_Extract_:
»»

His physical resilience was remarkable. TPM doesn’t do obituaries, but he was such a dominant figure in the early TPM years that we drafted one for him … way back around 2012, when he had his heart transplant. No one expected Cheney, who had the first of his five heart attacks when he was 37, to live to the age of 84.
Cheney is Exhibit A for why “polarization” is the wrong word to describe the state of American politics in the 21st century. As his Republican Party marched itself off a cliff, even Dick Cheney, a prior generation’s supervillain, was left behind. His full-throated endorsement of Kamala Harris over Donald Trump in 2024 was a last gasp to try to save the constitutional order that he himself had made significantly more brittle during his time in office.
Future generations trying to understand the grip Cheney had on the instruments of government power in the post-9/11 years need only know this: When then-Vice President Dick Cheney accidentally shot a 78-year-old Texas lawyer in a 2006 hunting accident, the victim apologized to Cheney for being shot in the face.
The insider DC sheets this morning all have news of a coming deal to reopen the government. The outline of that deal is an agreement to hold a future vote on Obamacare subsidies (a name we should really drop), which there’s no certainty Democrats would win, in exchange for another short or medium term continuing resolution. The catch to these reports is that, if you look closely, they seem to be overwhelmingly sourced to Republicans. That, however, doesn’t mean they’re not accurate — though you wouldn’t go too wrong being suspicious. Another dimension of this story is that the Democrats doing informal negotiations — and the potential crossover votes — are heavily stacked with soon-to-be retirees, Jeanne Shaheen (D-NH) and Gary Peters (D-MI) among others.

««

_Extracted records_:
»»

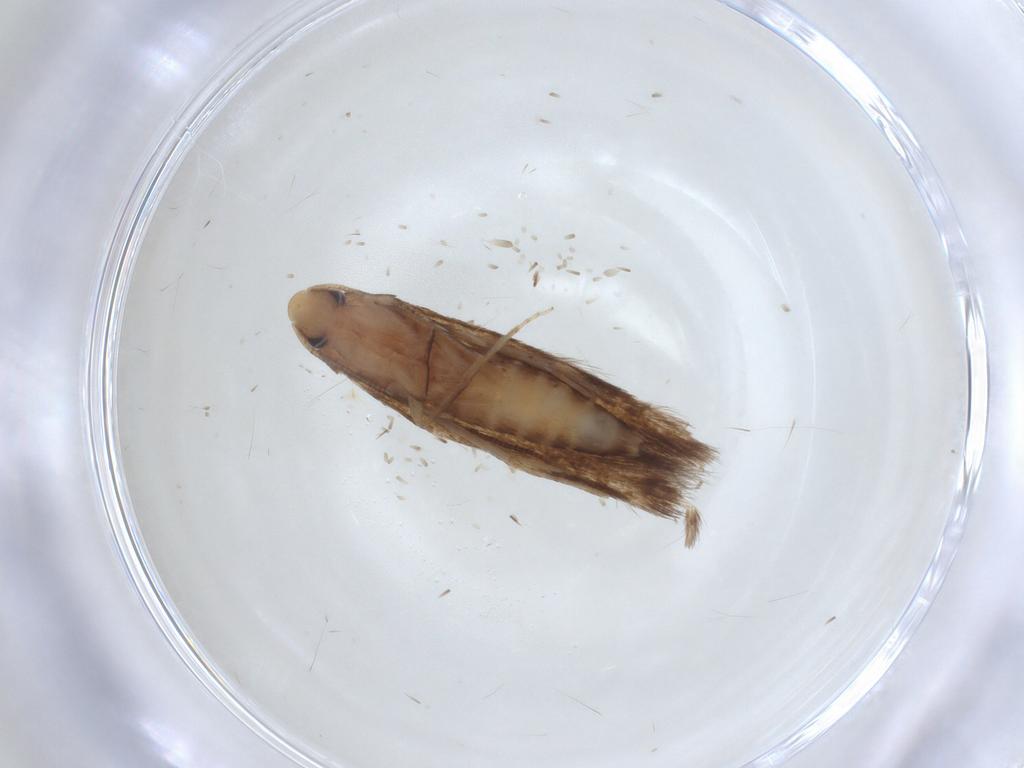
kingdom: Animalia
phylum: Arthropoda
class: Insecta
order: Lepidoptera
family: Tineidae
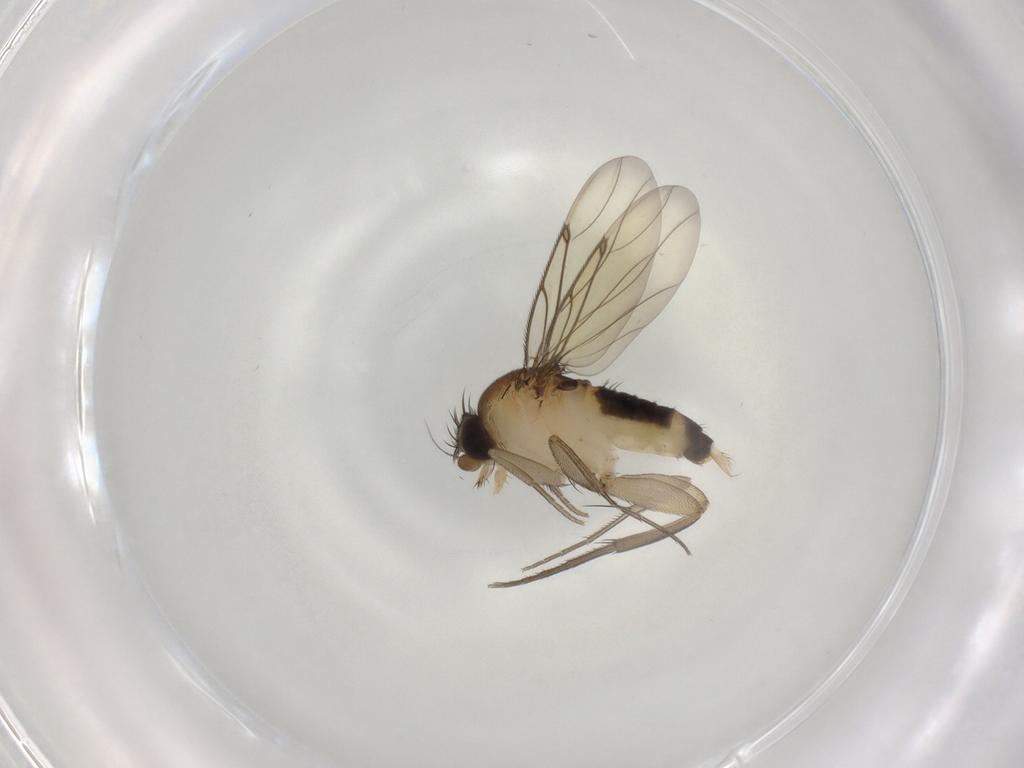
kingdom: Animalia
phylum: Arthropoda
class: Insecta
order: Diptera
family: Phoridae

««

_Exercise description_: Duplicate the stretch of the Cheney passage from "The insider DC" through "(D-MI) among others.". Work only from the passage about Dick Cheney and the government shutdown talks.

_Result of the exercise_:
The insider DC sheets this morning all have news of a coming deal to reopen the government. The outline of that deal is an agreement to hold a future vote on Obamacare subsidies (a name we should really drop), which there’s no certainty Democrats would win, in exchange for another short or medium term continuing resolution. The catch to these reports is that, if you look closely, they seem to be overwhelmingly sourced to Republicans. That, however, doesn’t mean they’re not accurate — though you wouldn’t go too wrong being suspicious. Another dimension of this story is that the Democrats doing informal negotiations — and the potential crossover votes — are heavily stacked with soon-to-be retirees, Jeanne Shaheen (D-NH) and Gary Peters (D-MI) among others.